An Australian digital artist, Rhett Dashwood (Mankind), used ChatGPT and just 69 dollars to create a meme cryptocurrency that unexpectedly grew to a 200-million-dollar market cap. In 2023, he asked ChatGPT how to build a “great coin,” with strict rules: it must be legal, cost almost nothing, and aim for CoinGecko’s top 300. ChatGPT responded with a full roadmap choose a catchy name, design a meme-friendly mascot, build a community, set governance rules, and generate blockchain code. Dashwood made the entire chat log public and framed the project as an AI-driven, community-funded experiment.
For the mascot, he put several AI-generated options up for a vote, and TurboToad won. With only 69 dollars himself, he let early supporters contribute small amounts in exchange for tokens. About 50 people joined in, creating the initial pool. The project had no team, no presale, no marketing, yet it went viral once users on X began sharing the unusual story: someone created a coin entirely with AI.

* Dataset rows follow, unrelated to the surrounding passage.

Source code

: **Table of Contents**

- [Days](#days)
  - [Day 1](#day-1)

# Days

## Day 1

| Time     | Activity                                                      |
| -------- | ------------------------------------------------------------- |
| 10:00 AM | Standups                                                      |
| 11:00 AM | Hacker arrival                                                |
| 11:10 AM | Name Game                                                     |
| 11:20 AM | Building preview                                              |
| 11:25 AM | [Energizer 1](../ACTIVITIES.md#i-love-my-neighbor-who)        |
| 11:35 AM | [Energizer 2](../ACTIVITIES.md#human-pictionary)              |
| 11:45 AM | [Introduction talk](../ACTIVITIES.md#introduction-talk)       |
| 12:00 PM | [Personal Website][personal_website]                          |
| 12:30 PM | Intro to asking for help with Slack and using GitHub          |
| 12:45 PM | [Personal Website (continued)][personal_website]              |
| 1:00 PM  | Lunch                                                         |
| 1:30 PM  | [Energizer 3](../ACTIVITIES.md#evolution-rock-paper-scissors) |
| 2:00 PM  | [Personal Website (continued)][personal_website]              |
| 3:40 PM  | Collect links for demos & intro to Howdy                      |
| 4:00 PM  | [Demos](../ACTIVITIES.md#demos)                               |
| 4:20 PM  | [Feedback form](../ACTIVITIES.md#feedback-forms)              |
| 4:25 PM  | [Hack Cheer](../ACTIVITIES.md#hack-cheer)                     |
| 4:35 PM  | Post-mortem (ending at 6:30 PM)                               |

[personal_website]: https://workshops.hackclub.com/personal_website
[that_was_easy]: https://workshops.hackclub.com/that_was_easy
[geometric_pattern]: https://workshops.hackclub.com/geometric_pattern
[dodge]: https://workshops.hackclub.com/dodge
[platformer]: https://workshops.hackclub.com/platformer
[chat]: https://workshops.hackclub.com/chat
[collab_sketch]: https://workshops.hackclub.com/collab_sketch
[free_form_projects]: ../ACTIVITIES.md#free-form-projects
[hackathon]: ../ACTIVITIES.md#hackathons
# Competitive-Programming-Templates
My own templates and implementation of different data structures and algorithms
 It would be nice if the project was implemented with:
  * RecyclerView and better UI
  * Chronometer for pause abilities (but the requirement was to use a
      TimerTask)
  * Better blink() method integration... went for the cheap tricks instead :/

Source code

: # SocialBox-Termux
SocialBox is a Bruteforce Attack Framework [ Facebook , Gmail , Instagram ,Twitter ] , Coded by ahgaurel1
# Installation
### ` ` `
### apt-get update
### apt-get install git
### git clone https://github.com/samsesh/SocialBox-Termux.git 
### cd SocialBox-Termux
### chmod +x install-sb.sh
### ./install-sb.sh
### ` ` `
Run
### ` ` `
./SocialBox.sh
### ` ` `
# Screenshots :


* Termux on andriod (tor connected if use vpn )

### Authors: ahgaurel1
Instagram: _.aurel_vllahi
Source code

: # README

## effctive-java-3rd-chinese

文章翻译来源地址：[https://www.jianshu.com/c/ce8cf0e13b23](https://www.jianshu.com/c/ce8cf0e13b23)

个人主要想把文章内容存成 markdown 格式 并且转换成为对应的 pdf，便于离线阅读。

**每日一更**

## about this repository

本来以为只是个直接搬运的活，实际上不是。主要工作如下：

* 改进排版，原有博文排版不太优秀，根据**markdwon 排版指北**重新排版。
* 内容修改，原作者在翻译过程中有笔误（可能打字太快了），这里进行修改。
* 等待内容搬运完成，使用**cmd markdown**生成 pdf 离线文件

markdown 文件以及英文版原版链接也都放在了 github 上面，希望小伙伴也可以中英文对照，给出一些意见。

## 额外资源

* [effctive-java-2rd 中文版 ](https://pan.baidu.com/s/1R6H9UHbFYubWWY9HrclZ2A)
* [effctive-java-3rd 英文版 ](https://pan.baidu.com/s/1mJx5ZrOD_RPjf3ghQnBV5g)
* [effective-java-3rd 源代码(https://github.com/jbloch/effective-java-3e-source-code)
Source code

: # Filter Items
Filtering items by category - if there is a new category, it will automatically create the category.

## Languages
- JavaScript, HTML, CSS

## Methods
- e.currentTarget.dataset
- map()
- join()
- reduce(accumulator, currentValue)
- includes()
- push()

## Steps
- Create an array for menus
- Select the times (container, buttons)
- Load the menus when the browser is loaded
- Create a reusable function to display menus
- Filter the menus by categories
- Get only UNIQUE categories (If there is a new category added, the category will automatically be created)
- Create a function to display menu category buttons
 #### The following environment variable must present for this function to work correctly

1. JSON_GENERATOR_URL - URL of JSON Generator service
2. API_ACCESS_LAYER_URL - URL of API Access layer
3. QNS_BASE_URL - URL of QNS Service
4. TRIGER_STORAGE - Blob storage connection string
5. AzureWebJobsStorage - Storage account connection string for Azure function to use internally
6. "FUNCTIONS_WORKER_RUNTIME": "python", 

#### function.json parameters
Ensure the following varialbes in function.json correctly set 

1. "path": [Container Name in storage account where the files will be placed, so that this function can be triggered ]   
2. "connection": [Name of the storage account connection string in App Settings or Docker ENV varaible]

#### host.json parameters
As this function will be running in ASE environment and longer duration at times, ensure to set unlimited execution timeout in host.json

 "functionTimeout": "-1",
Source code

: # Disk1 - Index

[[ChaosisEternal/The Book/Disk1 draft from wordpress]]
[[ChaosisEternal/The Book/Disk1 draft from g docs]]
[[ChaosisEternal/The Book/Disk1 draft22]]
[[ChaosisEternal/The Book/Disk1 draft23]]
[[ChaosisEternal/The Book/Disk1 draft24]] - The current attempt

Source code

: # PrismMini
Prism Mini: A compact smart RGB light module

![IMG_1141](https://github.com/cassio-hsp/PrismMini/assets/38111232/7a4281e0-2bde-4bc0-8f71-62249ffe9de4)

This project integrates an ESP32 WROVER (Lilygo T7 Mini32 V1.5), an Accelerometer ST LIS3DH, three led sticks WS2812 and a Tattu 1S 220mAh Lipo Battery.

Within 48 hours, Turbo’s market cap hit 1 million dollars; in two weeks, it surpassed 200 million. On-chain activity exploded, DEXs listed it proactively, and holder numbers doubled day after day. Some users even claimed life-changing profits.
Turbo succeeded not through tech or capital but through emotion and transparency. Dashwood presented himself as a relatable creator who let the community decide direction. The narrative one person + one AI + $69 was irresistible to the internet. Many weren’t investing for utility but to be part of the story.
Though his later experimental project “Clown” stirred controversy, Turbo highlighted a bigger shift: if anyone can create with AI and everything is transparent on-chain, who needs intermediaries or even trust?
If you had AI as a partner, what would you create?